Washington has long wanted a naval presence in Trincomalee, eastern Sri Lanka, or alternately in Galle, further south, to shorten the supply chain from its major regional military base in distant Diego Garcia, the British Indian Ocean Territory (BIOT) leased to the US in 1966 for 50 years.
Alongside, the US was continuing with its survey of the Malacca Straits, through which nearly 90 per cent of Japan's oil supplies pass and over which China exercises considerable influence.
"Clearly these new bases will strengthen Washington's military logistical support in the region," Prof Anuradha Chenoy of Delhi's Jawaharlal Nehru university said. The US, she added, was also looking for an alternative to Diego Garcia, whose lease was soon running out.
Although historically and legally belonging to Mauritius, Diego Garcia was formally constituted as part of the newly created BIOT in 1965 and came under the administrative control of the British government of the Seychelles. A year later Britain signed a bilateral agreement with the US making Diego Garcia available to it on lease for defence purposes till 2016.
With the independence of Seychelles in 1976, however, the BIOT became a self-administering territory under the East African Desk of the British Foreign and Commonwealth Office.

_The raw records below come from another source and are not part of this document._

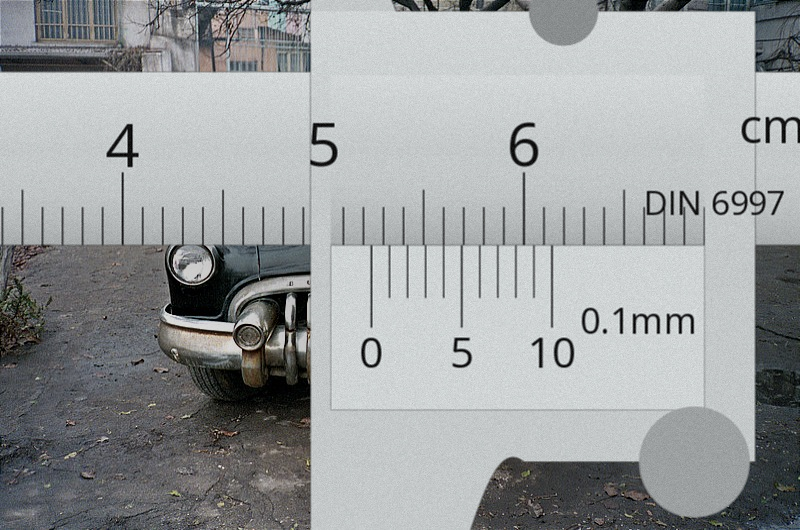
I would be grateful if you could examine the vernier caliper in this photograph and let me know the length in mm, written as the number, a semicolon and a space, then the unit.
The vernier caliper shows 52.4; mm
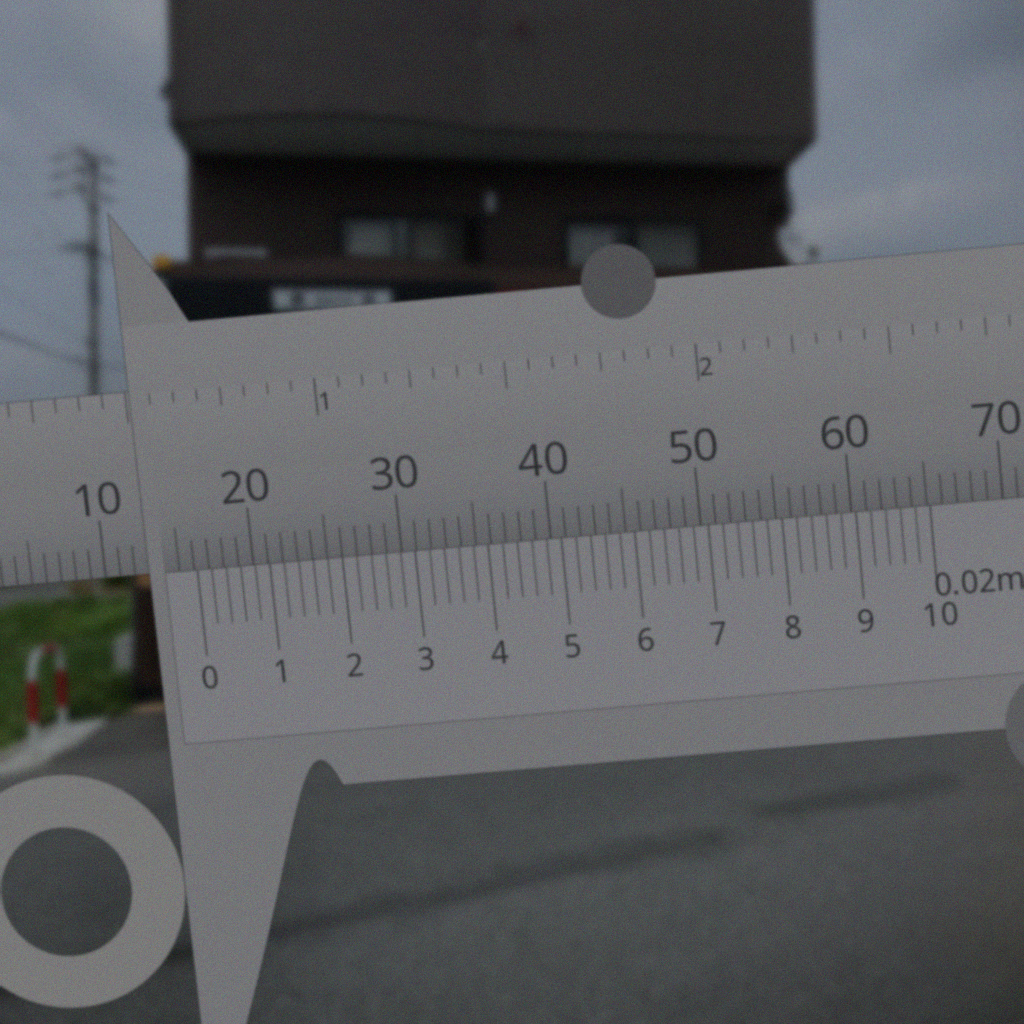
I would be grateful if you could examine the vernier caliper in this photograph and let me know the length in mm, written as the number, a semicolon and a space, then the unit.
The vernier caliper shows 16.2; mm
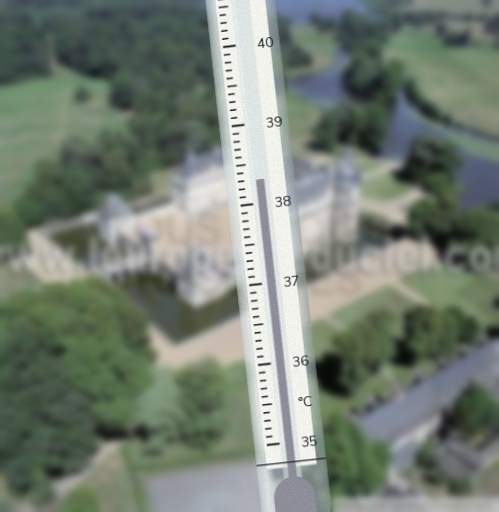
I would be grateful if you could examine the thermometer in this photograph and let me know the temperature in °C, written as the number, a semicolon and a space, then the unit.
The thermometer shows 38.3; °C
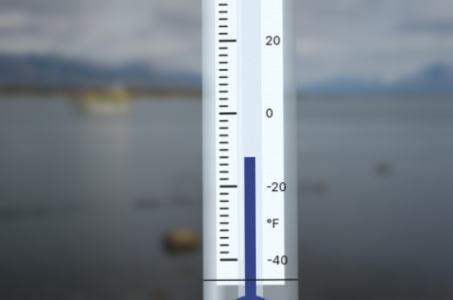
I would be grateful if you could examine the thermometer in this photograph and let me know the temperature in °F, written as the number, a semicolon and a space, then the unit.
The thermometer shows -12; °F
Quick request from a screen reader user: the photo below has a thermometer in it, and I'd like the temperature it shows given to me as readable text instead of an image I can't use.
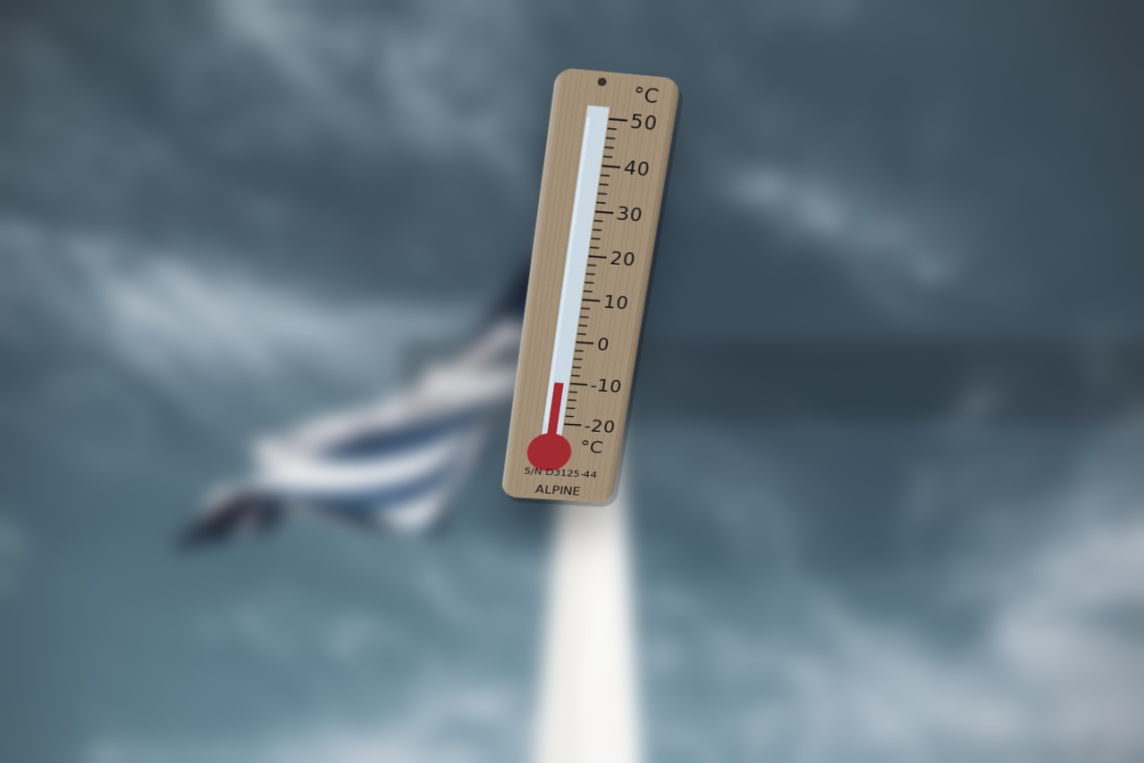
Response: -10 °C
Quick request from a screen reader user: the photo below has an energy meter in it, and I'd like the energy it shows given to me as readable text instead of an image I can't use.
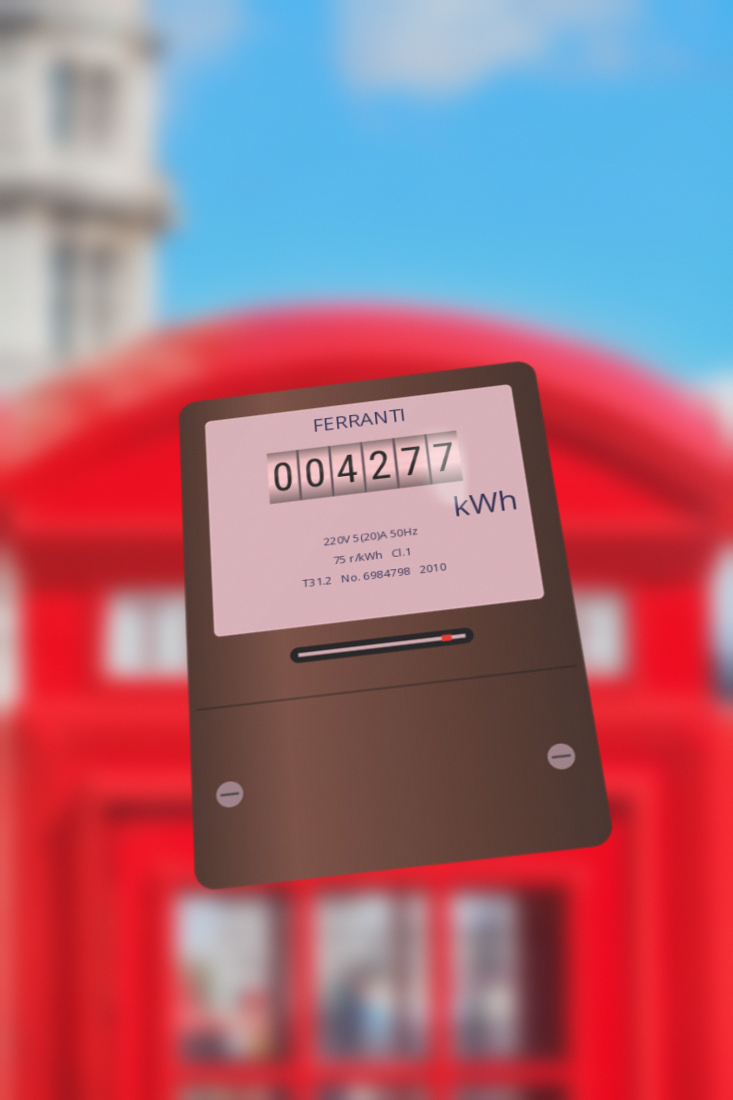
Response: 4277 kWh
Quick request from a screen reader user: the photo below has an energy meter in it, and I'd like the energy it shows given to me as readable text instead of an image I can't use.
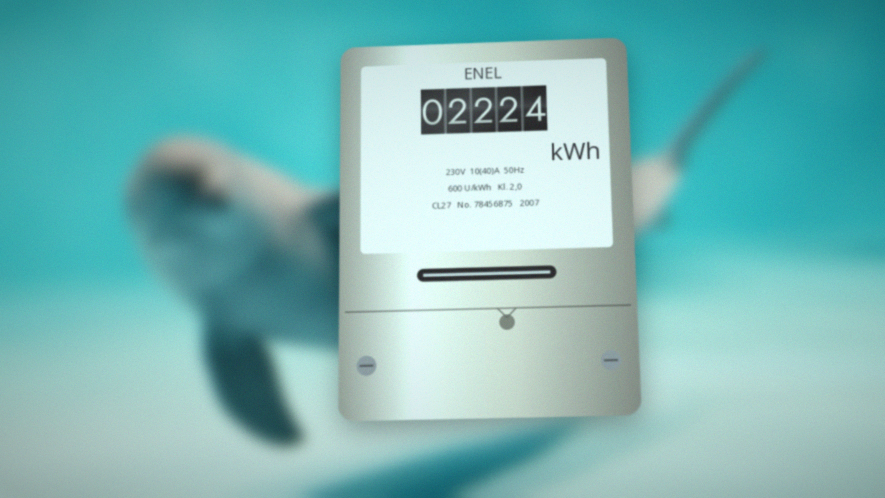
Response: 2224 kWh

In return for the island's lease, the US contributed half the set-up costs of the BIOT, through an offset arrangement that included Britain buying the US-made Polaris submarine-launched ballistic missile.
Although both British and American flags fly over the island, Britain's military presence on Diego Garcia, one of 52 islands in the Chagos Archipelago, is limited to a detachment of marines for security purposes alone.
Diego Garcia's geostrategic location in the Indian Ocean and its full range of naval, military and communications facilities provide it with a critical role in support of the US Navy's forward presence in the North Arabian Sea and the Indian Ocean.
Its importance to American defence policy began with the Yemen crisis of 1979, increasing with the Iranian crisis of 1979-1981. It played a critical role in Washington executing the more recent wars in Kuwait, Afghanistan and Iraq.
Diego Garcia is also used for anti-terrorist operations, but it is remote and Washington is desperate for an alternative.
But in its endeavours to establish a lasting presence in the IOR, the US has been unsuccessful in building lasting strategic or diplomatic relations with Malaysia or Indonesia.
Malaysia has been highly critical of Washington's adventurism in Iraq and its imperial aims disguised under the goal of waging war against terrorism.
Indonesia, on the other hand, has been criticised by the US Congress for its human rights record in Aceh, where the struggle for independence has been ruthlessly stamped upon by the military. But a loose "working arrangement" has been worked out between Jakarta and Washington keeping in mind the unprecedented destruction the tsunami wreaked in Aceh and the accompanying human misery.
The tsunami was not the only tragedy that Washington has used to further its strategic interests.
Soon after September 11th, US military presence was palpable not only in Kabul, Islamabad and strategically located central Asian republics like Uzbekistan, Tajikistan and Krgyzstan - vital to US oil conglomerates, anxious to begin laying pipelines to the Arabian sea - but in varying degrees in India, Sri Lanka, Nepal and to a lesser extent in Myanmar (Burma).
And, while seizing the opportunity to obtain its long-term energy and security interests, the US changed all rules of engagement.
In its military alliances, especially in the central Asian republics, it has either played down or ignored human rights considerations among its new-found allies and in some cases even rewarded them.
Desperate for an alternative to the turbulent Arab states for its petroleum needs, the US has emerged as the leading foreign investor in central Asia's energy sector, openly declaring that it wants to promote political and economic stability in the area. Loosely translated, it wants peace to ensure profit.